Passage for review =>
──────────

CM . . .
. Volume XIII Number 6 . . . . November 10, 2006
Alyssa Benesch is a young writer from Alberta who loves horses. Her passion shows in the eight stories that make up this collection. Sam is Samantha Grace, the only child of Joan and Tim who own and run a ranch that trains and boards horses. Sam is the major character in the stories which cover a period of four to five years. The stories are in chronological order although they could be read independently as well.
Other characters include Charley, a ranch hand, who retires in the seventh story, “Above and Beyond” and Mandy, a friend of Sam’s who helps on the ranch. There are several other characters who appear in only one story, such as KJ in “Stolen Friendship.” The horses are described through the stories and are connected. Mist, who is Sam’s first mare, gives birth to Spirit. Many details are included on the handling, grooming and training of horses.
Each of the eight stories has a different plot focus. “Mist’’s Little Spirit” relates the story of Mist who is a show jumper. “A Miracle is Born” tells the story of Miracle, a young colt left to die by a neighboring farmer. After he realizes the colt has lived, the farmer tries to steal the colt back. In “Good-bye Mist,” Sam must deal with the death of her beloved horse. “The Wild Mustang” is a horse that Sam is trying to train with few results. “Stolen Friendship” shows the relationship of Sam and KJ which starts out negatively but ends in a positive way as KJ tells Sam about the plot to steal horses from the Grace ranch. In “A Broken Spirit” a horse is injured in a storm, and Sam nurses it back to health. In “Above and Beyond,” Sam comes into conflict with Stacey when they are both competing in the same competition. “A Tough Winter” shows what happens when flu strikes the horses on the ranch.

──────────

[Figure comprehension tasks]
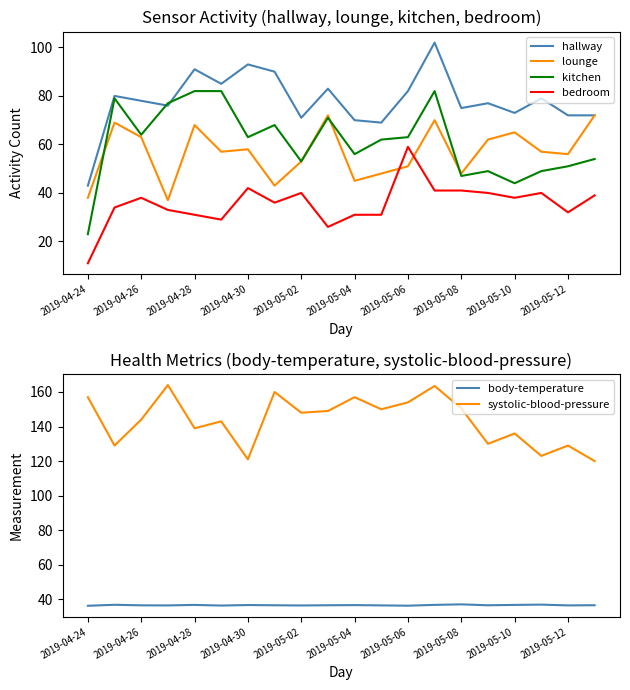

What is the difference between the second highest and second lowest values in the systolic-blood-pressure series?

42.5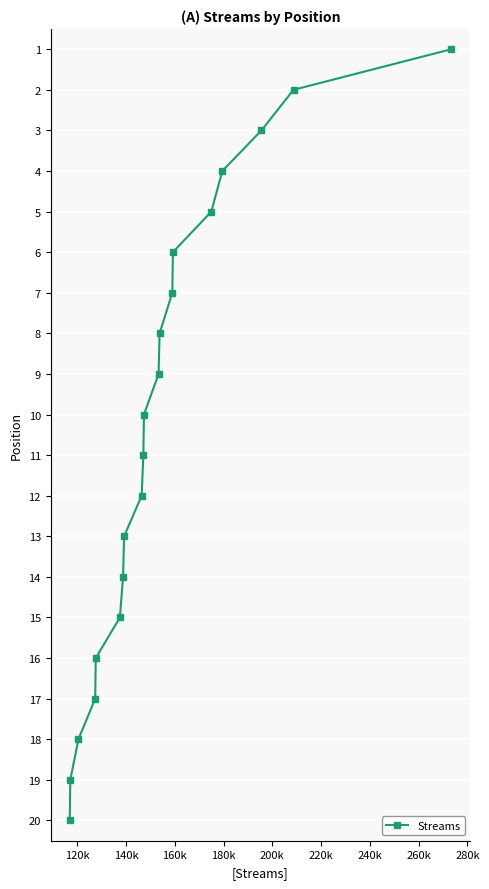

What is the difference between the maximum and minimum values?

19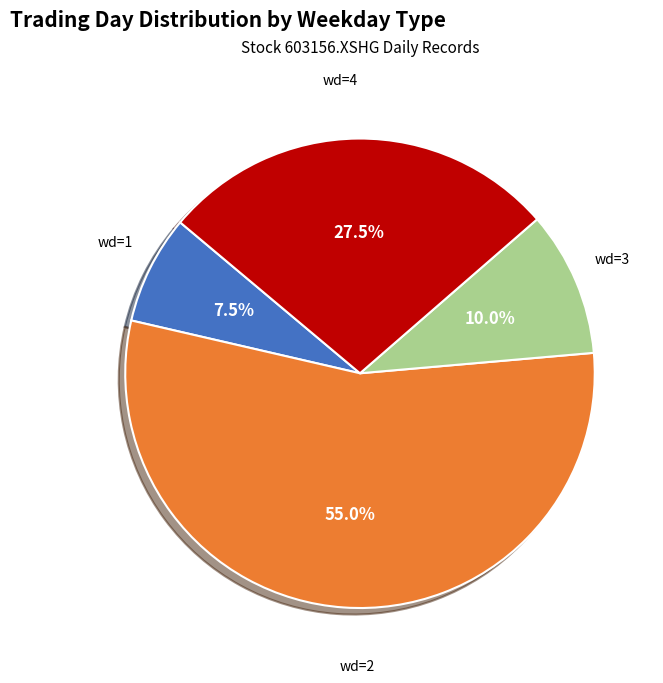

Is there a majority slice in this chart?

Yes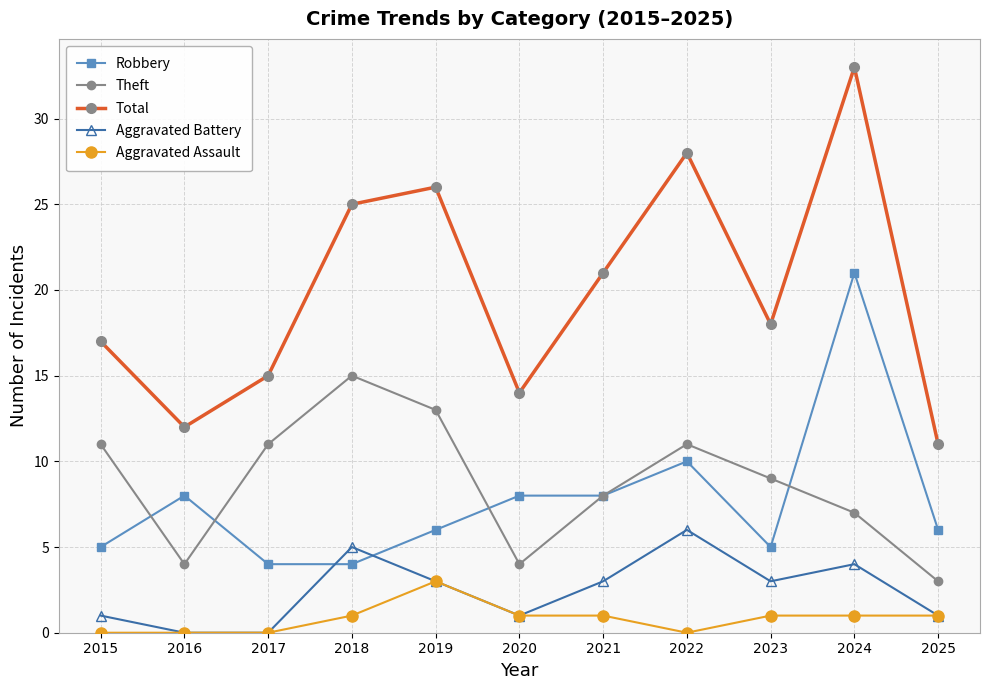

What is the value of the Aggravated Battery point at the 6th from the left?

1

──────────

Task =>
Carry on the review of the horse stories about Sam from the point where it stops.

Output =>
The language is appropriate for the intended audience. Themes are simple and easy to understand. There is good attention to detail particularly with the horses. Plots are interesting and would certainly appeal to horse or animal lovers especially those who enjoy realistic stories. In several stories notes were written in a different type for emphasis.
The characters tended to be undefined as the reader finds out very little about the people. Even Sam, who is the major character, is not described in any detail. At one point in “Goodbye Mist,” Sam is upset but wipes her tears and goes back to sleep. The story tends to be direct rather than emotional even when emotion is mentioned. The relationships between Sam and KJ and then again with Stacey are very superficial. They dislike each other and then something happens and quickly their feelings change. Very little is told about the other continuing characters so the reader doesn’t see any growth or change in the characters.
There are also errors in the text which may be distracting to some readers. These errors include the incorrect use of “passed” for “past," “soft” for “softly,” “loose” for “lose,” “Galleys” for “Galley’s.” In some of the stories, there is an overuse of pronouns which leads to some confusion by the reader.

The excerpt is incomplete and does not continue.